Data for analysis:
*** Begin section ***

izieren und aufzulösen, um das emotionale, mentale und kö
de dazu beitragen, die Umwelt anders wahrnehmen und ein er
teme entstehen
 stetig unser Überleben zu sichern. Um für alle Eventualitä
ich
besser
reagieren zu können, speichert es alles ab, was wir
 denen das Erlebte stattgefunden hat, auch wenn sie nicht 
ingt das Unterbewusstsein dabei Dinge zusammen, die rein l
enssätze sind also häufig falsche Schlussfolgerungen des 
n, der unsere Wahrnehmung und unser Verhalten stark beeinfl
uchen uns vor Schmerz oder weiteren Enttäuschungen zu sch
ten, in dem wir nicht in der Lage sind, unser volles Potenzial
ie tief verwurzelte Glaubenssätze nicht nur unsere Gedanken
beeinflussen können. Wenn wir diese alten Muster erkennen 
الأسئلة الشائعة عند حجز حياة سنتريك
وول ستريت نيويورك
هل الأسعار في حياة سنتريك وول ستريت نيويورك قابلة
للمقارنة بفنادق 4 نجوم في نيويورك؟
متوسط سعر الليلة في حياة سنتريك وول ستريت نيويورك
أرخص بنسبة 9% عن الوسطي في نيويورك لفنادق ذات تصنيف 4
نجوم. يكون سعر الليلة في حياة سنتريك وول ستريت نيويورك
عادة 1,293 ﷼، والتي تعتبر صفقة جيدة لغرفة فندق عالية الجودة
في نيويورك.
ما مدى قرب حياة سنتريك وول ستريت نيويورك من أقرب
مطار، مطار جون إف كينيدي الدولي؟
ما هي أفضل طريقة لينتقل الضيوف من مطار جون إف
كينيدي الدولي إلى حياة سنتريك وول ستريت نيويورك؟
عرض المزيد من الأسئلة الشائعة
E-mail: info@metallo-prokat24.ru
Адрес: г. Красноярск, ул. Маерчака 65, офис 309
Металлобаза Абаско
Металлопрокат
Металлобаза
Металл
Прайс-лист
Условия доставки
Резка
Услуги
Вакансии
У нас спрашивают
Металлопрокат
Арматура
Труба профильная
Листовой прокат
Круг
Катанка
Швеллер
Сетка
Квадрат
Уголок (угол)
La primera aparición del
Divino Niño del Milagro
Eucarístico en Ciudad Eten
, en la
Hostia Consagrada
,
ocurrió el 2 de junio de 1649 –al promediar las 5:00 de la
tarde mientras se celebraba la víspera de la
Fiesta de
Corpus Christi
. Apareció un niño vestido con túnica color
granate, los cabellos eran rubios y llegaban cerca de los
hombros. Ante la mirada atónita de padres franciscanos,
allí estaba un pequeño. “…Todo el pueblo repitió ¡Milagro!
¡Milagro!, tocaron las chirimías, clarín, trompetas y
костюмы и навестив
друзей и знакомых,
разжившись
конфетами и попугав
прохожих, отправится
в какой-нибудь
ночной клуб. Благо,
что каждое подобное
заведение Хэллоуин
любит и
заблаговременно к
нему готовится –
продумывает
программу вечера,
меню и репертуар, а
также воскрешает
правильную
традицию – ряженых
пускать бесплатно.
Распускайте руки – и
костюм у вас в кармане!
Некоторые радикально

*** End section ***

Reproduce, word for word and in full, only the lines above that start at the line with "в какой-нибудь" and run through the line with "Распускайте руки – и", both ends included.

в какой-нибудь
ночной клуб. Благо,
что каждое подобное
заведение Хэллоуин
любит и
заблаговременно к
нему готовится –
продумывает
программу вечера,
меню и репертуар, а
также воскрешает
правильную
традицию – ряженых
пускать бесплатно.
Распускайте руки – и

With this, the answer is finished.